It began with Bourdain’s Kitchen Confidential, a deep dive into the “culinary underbelly.” And for all its rats and dripping garbage bags, it made me want to watch--which I never had--No Reservations.


I plowed through every Southeast Asian, Central and South American country. No Finland or Vienna. No Boston. I wanted red, plastic stools in dark alleys. Rumbling tuk tuks and toothy grins. Fish sauce, dusty streets, and pregnant, three-legged dogs languishing in the heat. I watched Tony throw his back out in the Amazon and win big gambling in Macau. I accompanied him to Cuba, over to Penang, and back to the DR. But what most left an impression was the Hotel Oloffson in Port Au Prince, Haiti.


The episode begins as Tony recites part of Graham Greene’s novel The Comedians, set in the hotel. The creaky, gigantic, gingerbread dollhouse has suites named for John Barrymore and Mick Jagger. At the time of filming, Hurricane Jonathan was set to strike. Buckets pinged with rain as Tony sipped his rum punch. "Ya hope it goes someplace else," the hotel owner repeated. Would the storm come? It did not.

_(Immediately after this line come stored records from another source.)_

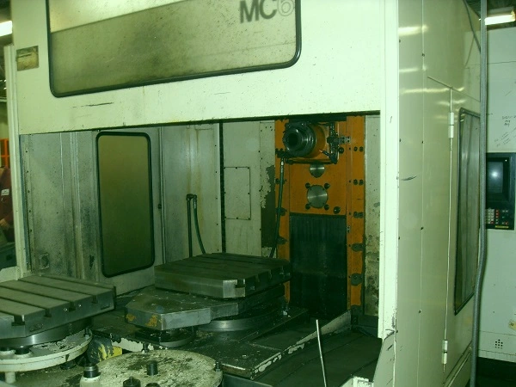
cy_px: 194
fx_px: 507
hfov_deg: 54.0
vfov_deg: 41.8
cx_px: 258
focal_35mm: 34
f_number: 2.8
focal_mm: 6.3
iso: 120
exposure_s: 1/45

I became obsessed with Hotel Oloffson. Had to go. But with a Level 4 travel advisory, the closest I could get was a Graham Greene documentary and listening to Greene podcasts while walking in the Seattle mist. I noticed every flower. Gazed at every balcony. Watched the distant sea rip and churn into an ominous decline.


For three days I was way gone: contemplating showering, not answering texts. “What’s your schedule for the next few days?” “How’s it going?” These jolted me out of whatever third-world nation I was in. I looked at my phone and threw it across the sofa. All I needed was some portal (streaming or paperback) to transport me to a time of fading colonialism.

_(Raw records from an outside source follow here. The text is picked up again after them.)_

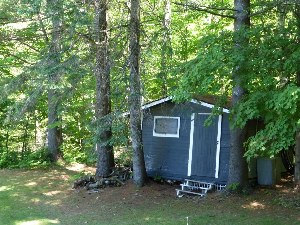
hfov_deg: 33.8
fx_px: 494
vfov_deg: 25.7
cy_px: 112
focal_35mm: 57
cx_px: 150
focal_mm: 9.7
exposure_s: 1/60
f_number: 4.6
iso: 400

I searched the internet for Oloffson’s rum punch. Then remembered I had a pre-mixed rum cocktail, added a splash of lime juice, grenadine, and Grand Marnier, and cranked up Gilberto. I wondered when/if my stimulus money would come. I was down to cans of beans and corn I’d ordered from Target with Strunk & White’s Elements of Style (I’d tossed my college version) to get the free shipping. I ate it (not the Elements) with flour tortillas and mango salsa. Then added plums from my friend’s tree and turned it into plum salsa. When Tony and I were in Macau, I--always on-theme--mixed the corn with garlic, chili paste, and served it with five fleshy gyoza.


After I’d soaked myself in Greene, still marinating in last month’s Didion, I wondered if the two were connected. I Googled “Joan Didion and Graham Greene.” Bourdain had included both in “36 Books to Unfuck Yourself.” His Didion? The White Album.


Good stories take us to Haitian hotels and Hawaiian balconies. California in the 60s and New York in the 80s. Around the world and right back where we began.